PROBLEM STATEMENT: Turn the lines below into a numbered list, dropping any blank lines.

DATA TO USE:
=====

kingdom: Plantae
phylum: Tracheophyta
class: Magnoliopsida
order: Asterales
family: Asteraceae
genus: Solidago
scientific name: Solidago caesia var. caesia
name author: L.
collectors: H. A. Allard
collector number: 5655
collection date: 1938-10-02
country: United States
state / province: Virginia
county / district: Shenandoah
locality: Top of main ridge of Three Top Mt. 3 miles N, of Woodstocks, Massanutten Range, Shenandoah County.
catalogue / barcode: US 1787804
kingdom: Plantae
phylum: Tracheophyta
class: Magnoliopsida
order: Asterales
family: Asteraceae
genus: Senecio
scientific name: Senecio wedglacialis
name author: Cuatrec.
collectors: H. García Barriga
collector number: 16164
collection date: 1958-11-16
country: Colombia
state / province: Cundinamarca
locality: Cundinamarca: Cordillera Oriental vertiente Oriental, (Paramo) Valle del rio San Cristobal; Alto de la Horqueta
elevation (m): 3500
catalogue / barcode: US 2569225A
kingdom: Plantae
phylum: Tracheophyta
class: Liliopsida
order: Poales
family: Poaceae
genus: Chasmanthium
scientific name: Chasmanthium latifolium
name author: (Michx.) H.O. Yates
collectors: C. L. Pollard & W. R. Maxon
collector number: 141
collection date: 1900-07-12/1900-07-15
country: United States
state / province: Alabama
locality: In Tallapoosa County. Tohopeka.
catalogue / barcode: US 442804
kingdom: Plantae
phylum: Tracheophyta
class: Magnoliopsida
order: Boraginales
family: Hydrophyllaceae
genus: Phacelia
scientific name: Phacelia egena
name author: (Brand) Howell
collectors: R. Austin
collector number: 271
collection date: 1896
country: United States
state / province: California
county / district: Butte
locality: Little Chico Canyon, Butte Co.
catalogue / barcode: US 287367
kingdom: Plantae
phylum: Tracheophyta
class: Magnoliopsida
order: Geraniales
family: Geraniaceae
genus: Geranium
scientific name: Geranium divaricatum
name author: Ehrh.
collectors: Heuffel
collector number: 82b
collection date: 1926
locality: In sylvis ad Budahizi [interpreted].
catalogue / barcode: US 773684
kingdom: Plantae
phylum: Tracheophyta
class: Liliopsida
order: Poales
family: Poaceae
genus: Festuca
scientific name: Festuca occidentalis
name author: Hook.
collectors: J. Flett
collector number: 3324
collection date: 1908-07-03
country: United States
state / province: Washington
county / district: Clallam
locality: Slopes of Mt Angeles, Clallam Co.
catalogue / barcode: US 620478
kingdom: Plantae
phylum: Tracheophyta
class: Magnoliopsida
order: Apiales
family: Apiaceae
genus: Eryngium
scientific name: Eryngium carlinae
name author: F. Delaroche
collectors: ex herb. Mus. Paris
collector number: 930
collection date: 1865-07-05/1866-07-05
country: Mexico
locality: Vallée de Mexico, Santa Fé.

=====

THE ANSWER:
1. kingdom: Plantae
2. phylum: Tracheophyta
3. class: Magnoliopsida
4. order: Asterales
5. family: Asteraceae
6. genus: Solidago
7. scientific name: Solidago caesia var. caesia
8. name author: L.
9. collectors: H. A. Allard
10. collector number: 5655
11. collection date: 1938-10-02
12. country: United States
13. state / province: Virginia
14. county / district: Shenandoah
15. locality: Top of main ridge of Three Top Mt. 3 miles N, of Woodstocks, Massanutten Range, Shenandoah County.
16. catalogue / barcode: US 1787804
17. kingdom: Plantae
18. phylum: Tracheophyta
19. class: Magnoliopsida
20. order: Asterales
21. family: Asteraceae
22. genus: Senecio
23. scientific name: Senecio wedglacialis
24. name author: Cuatrec.
25. collectors: H. García Barriga
26. collector number: 16164
27. collection date: 1958-11-16
28. country: Colombia
29. state / province: Cundinamarca
30. locality: Cundinamarca: Cordillera Oriental vertiente Oriental, (Paramo) Valle del rio San Cristobal; Alto de la Horqueta
31. elevation (m): 3500
32. catalogue / barcode: US 2569225A
33. kingdom: Plantae
34. phylum: Tracheophyta
35. class: Liliopsida
36. order: Poales
37. family: Poaceae
38. genus: Chasmanthium
39. scientific name: Chasmanthium latifolium
40. name author: (Michx.) H.O. Yates
41. collectors: C. L. Pollard & W. R. Maxon
42. collector number: 141
43. collection date: 1900-07-12/1900-07-15
44. country: United States
45. state / province: Alabama
46. locality: In Tallapoosa County. Tohopeka.
47. catalogue / barcode: US 442804
48. kingdom: Plantae
49. phylum: Tracheophyta
50. class: Magnoliopsida
51. order: Boraginales
52. family: Hydrophyllaceae
53. genus: Phacelia
54. scientific name: Phacelia egena
55. name author: (Brand) Howell
56. collectors: R. Austin
57. collector number: 271
58. collection date: 1896
59. country: United States
60. state / province: California
61. county / district: Butte
62. locality: Little Chico Canyon, Butte Co.
63. catalogue / barcode: US 287367
64. kingdom: Plantae
65. phylum: Tracheophyta
66. class: Magnoliopsida
67. order: Geraniales
68. family: Geraniaceae
69. genus: Geranium
70. scientific name: Geranium divaricatum
71. name author: Ehrh.
72. collectors: Heuffel
73. collector number: 82b
74. collection date: 1926
75. locality: In sylvis ad Budahizi [interpreted].
76. catalogue / barcode: US 773684
77. kingdom: Plantae
78. phylum: Tracheophyta
79. class: Liliopsida
80. order: Poales
81. family: Poaceae
82. genus: Festuca
83. scientific name: Festuca occidentalis
84. name author: Hook.
85. collectors: J. Flett
86. collector number: 3324
87. collection date: 1908-07-03
88. country: United States
89. state / province: Washington
90. county / district: Clallam
91. locality: Slopes of Mt Angeles, Clallam Co.
92. catalogue / barcode: US 620478
93. kingdom: Plantae
94. phylum: Tracheophyta
95. class: Magnoliopsida
96. order: Apiales
97. family: Apiaceae
98. genus: Eryngium
99. scientific name: Eryngium carlinae
100. name author: F. Delaroche
101. collectors: ex herb. Mus. Paris
102. collector number: 930
103. collection date: 1865-07-05/1866-07-05
104. country: Mexico
105. locality: Vallée de Mexico, Santa Fé.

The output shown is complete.